Wednesday, June 4, 2008

I see your Schwartz is as big as mine!

Thanks everybody for the replies. It really did help give me some direction with this one and I think I've come up with a good solution. I am going to forge ahead with this hull. No matter what it will be a great test platform and I will certainly get it on the water sooner this way. My goals for the project are going to change a bit though. Instead of trying to make a great boat on the first shot I'm going to try and make a functional boat and learn as much as I can without spending too much time and money on this hull. This should let me cut a few corners and get onto the water much sooner.

Carbon skin - GONE
Internal carbon reinforcement - GONE
Perfect smooth finish - GONE

This will be a total test hull for learning the building techniques and getting the overall shape right. I intend it to be very underbuilt and expect it to last only one season. I better include some major buoyancy bags though. Plus, without any carbon skin of any kind, Mothball One MK 1 will be a super fast flying woody! Ahh, Mel Brooks would be proud.

Also, got my sail from the UPS guy today. A used Bladerider 8x thats in very nice shape. Thanks Bora!

2 comments:

Hepialidae said...

Good on you Bob... try not to cut too many corners though. For the sake of getting a good fleet going in the US (and for the sake of you getting something back for your time and effort when it comes time for mothball one to move on to other pastures, preferably some kid who wants to get into these things really cheaply) I'd still recommend putting a bit of carbon (even just some tape on the joins) on the inside. Suggest that having a fair bit of blue dupont foam framing as per phil stevo's boat is a good way to go instead of adding bags, because the foam isn't heavy, it floats pretty well and also adds to the structural strength of the boat. You can probably get away without laminating a carbon ring around the foam bulkheads though.

I don't think that adding a carbon skin on a ply boat would have achieved much, phil stevo's ply boats have all only had carbon tapes on the joins and they've all held together very nicely... in fact his minimalist, stayless "Chainsaw" is still one of the quicker boats in sydney when it gets raced, and all of his boats are still being sailed in various places around aus.

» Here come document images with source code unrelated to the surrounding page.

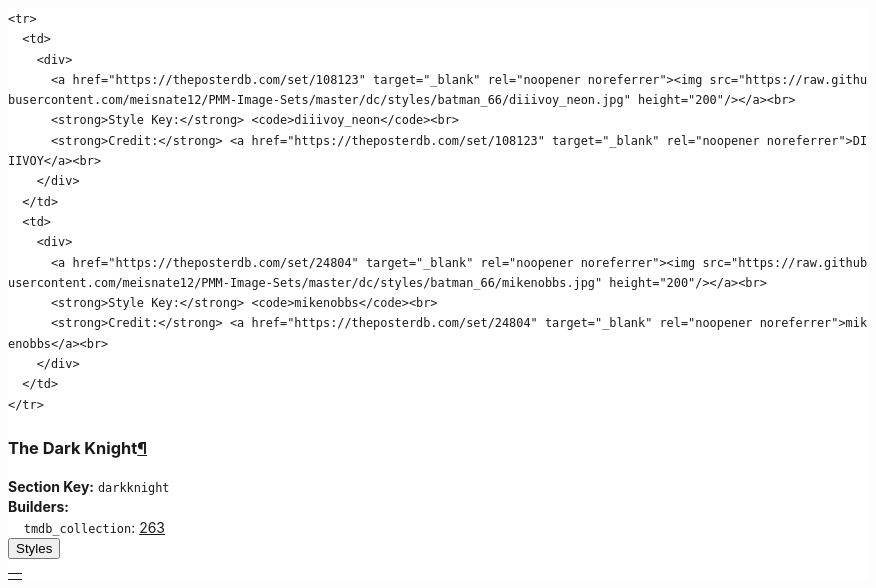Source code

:     <tr>
      <td>
        <div>
          <a href="https://theposterdb.com/set/108123" target="_blank" rel="noopener noreferrer"><img src="https://raw.githubusercontent.com/meisnate12/PMM-Image-Sets/master/dc/styles/batman_66/diiivoy_neon.jpg" height="200"/></a><br>
          <strong>Style Key:</strong> <code>diiivoy_neon</code><br>
          <strong>Credit:</strong> <a href="https://theposterdb.com/set/108123" target="_blank" rel="noopener noreferrer">DIIIVOY</a><br>
        </div>
      </td>
      <td>
        <div>
          <a href="https://theposterdb.com/set/24804" target="_blank" rel="noopener noreferrer"><img src="https://raw.githubusercontent.com/meisnate12/PMM-Image-Sets/master/dc/styles/batman_66/mikenobbs.jpg" height="200"/></a><br>
          <strong>Style Key:</strong> <code>mikenobbs</code><br>
          <strong>Credit:</strong> <a href="https://theposterdb.com/set/24804" target="_blank" rel="noopener noreferrer">mikenobbs</a><br>
        </div>
      </td>
    </tr>
  </table>
</div>

<h3 id="the-dark-knight">The Dark Knight<a class="headerlink" href="#the-dark-knight" title="Permalink to this heading">¶</a></h3>
<strong>Section Key:</strong> <code>darkknight</code>
<br><strong>Builders:</strong>
<br>
&nbsp;&nbsp;&nbsp;&nbsp;<code>tmdb_collection</code>: <a href="https://www.themoviedb.org/collection/263" target="_blank" rel="noopener noreferrer">263</a><br>
</ul>
<button class="image-accordion">Styles</button>
<div class="image-panel">
  <table class="image-table">
    <tr>
      <td>
        <div>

The smooth finish can be eliminated pretty easily, so that'll save time money and weight at the small cost of a little bit of added form drag (non issue when up and foiling), and that can be fixed by a future owner anyway if they want it to be faired up more.

Doug Culnane said...

Sort of right attitude, but be careful. Cutting corners is OK if you cut the right ones.

- Make the thing strong it is horrible to sail something that keeps breaking.
- Make the foils good.
- Make the controls systems perfect.
- Make the rig good.

and you have a great competitive boat you can sell on and get the cost of your materials back.

Beautiful paint finish is time consuming and heavy. This is a corner to cut. Fairness is also a nice to have thing, but a corner that can be cut.

I have no experience about ply and if it needs carbon on the outside so take the Aussie advice on that.

So far you have a small unfair bit that is not going to slow your boat down. Crack on and you will have a great boat. You can make the next one perfect (or better).